The original religions of the people were based on the agricultural cycle. Many of them were also woman-centric. These religions were destroyed by Sanskrit speaking tribes who implemented a process of Sanskritisation. The Christian missionaries also destroyed many tribal institutions. My book talks about these hidden histories and of the clash between old religions and the new ones.

Which insurgencies have affected the Northeast most and how?

The book covers 15 insurgencies. I have tried to give the historical context of the armed rebellions and a face to the rebels. For example, the Bodos have been demanding recognition of their language since the ’50s but it was only after they picked up arms that the Bodo language was included in the eighth schedule of the constitution.

The insurgents have restored a sense of dignity and self-respect in their respective communities and have recovered histories that were sought to be destroyed. They have forced the Indian state to concede to legitimate demands and have protested against oppression and injustice.
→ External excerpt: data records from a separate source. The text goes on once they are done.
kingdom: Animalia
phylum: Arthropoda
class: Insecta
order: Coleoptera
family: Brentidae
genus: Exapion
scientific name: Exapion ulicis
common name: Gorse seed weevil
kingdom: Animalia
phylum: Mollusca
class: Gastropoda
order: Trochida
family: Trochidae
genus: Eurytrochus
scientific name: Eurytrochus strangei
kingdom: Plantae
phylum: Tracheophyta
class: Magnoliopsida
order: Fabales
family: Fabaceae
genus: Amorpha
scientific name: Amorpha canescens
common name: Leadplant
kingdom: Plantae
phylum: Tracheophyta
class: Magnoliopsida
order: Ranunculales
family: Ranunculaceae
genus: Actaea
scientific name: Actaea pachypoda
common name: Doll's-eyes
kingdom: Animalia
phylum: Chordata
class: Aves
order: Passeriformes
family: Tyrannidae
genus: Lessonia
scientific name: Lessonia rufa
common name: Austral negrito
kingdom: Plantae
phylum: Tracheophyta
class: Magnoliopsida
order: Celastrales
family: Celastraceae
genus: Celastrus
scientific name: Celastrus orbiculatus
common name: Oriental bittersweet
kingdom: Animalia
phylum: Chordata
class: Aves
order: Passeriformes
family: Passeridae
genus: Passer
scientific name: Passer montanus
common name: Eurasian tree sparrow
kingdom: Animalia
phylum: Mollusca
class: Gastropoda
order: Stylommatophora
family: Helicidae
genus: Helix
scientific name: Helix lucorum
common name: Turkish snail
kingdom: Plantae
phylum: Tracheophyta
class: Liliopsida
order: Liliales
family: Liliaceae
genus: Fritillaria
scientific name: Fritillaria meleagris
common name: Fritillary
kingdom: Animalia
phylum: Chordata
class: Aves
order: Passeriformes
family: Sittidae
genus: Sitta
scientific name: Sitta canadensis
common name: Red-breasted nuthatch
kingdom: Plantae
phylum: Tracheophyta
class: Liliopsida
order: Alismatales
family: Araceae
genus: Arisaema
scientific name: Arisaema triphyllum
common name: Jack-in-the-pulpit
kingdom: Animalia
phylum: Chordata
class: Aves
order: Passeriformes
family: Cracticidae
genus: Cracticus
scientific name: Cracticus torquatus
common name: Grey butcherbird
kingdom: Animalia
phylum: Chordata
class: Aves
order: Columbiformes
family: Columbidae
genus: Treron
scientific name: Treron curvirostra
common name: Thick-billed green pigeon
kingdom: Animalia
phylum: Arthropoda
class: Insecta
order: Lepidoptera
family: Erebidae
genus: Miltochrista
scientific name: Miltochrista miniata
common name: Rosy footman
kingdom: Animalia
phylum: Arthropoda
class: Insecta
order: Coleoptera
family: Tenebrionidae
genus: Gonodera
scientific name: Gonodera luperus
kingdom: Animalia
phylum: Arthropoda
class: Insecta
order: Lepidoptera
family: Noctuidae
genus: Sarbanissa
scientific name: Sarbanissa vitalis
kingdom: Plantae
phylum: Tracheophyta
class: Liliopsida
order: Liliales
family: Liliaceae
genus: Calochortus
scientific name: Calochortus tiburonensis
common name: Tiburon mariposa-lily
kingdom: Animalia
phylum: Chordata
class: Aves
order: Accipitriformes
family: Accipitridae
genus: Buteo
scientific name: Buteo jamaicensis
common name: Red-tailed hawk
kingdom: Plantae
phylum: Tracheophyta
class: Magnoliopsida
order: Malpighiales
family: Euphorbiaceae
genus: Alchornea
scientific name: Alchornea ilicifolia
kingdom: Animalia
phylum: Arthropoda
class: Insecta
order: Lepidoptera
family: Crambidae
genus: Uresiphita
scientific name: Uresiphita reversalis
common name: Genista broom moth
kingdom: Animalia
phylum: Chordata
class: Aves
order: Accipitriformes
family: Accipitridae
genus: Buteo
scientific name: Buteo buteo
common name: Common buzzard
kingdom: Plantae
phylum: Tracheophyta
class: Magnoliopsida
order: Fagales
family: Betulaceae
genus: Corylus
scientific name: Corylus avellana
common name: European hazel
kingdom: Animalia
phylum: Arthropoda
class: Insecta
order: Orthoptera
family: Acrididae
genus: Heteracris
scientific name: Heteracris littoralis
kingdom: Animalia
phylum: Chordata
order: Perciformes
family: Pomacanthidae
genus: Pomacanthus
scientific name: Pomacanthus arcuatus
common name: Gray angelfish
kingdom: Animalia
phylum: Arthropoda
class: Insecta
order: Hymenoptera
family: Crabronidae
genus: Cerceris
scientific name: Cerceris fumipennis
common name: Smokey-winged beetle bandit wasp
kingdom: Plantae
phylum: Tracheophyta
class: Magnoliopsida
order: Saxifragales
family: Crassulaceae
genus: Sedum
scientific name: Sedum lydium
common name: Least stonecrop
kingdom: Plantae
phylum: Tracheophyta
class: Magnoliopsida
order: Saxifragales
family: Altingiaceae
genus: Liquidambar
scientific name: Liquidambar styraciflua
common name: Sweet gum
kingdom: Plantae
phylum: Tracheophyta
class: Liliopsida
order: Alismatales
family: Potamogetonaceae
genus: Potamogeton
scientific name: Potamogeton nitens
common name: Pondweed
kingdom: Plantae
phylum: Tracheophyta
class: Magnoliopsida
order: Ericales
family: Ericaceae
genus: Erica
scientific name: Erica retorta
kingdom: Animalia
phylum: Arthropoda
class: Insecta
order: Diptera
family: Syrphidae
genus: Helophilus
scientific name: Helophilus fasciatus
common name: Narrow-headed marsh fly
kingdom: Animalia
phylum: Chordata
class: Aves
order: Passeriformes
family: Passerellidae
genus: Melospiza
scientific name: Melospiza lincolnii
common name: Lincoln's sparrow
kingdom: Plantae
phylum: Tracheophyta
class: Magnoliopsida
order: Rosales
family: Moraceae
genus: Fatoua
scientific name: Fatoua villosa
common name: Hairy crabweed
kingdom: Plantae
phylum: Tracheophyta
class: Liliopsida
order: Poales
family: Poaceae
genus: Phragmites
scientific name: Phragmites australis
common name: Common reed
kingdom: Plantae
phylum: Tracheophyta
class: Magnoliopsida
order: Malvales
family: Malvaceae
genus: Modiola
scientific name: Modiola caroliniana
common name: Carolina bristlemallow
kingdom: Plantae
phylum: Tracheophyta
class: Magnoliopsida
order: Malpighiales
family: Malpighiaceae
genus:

Having said this, I have also raised many questions about their methods and more importantly, their lack of vision for the future.

The Northeast includes different states, with their own characteristics. How do you break it down in your book?

Yes, the Northeast consists of eight states and within these states there are some 400 communities each with their own language, culture, and history. There is a debate about whether we can speak meaningfully about Northeast. This was my dilemma while writing the book.

I believe that in some contexts we can speak of the Northeast as a whole but in other contexts we must remember that the eight states are very different: Sikkim, Manipur and Tripura were kingdoms that merged into India after independence, while other communities had powerful kingdoms in the past such as the Ahom, the Dimasa and the Khasi, and many other communities lived in village republics.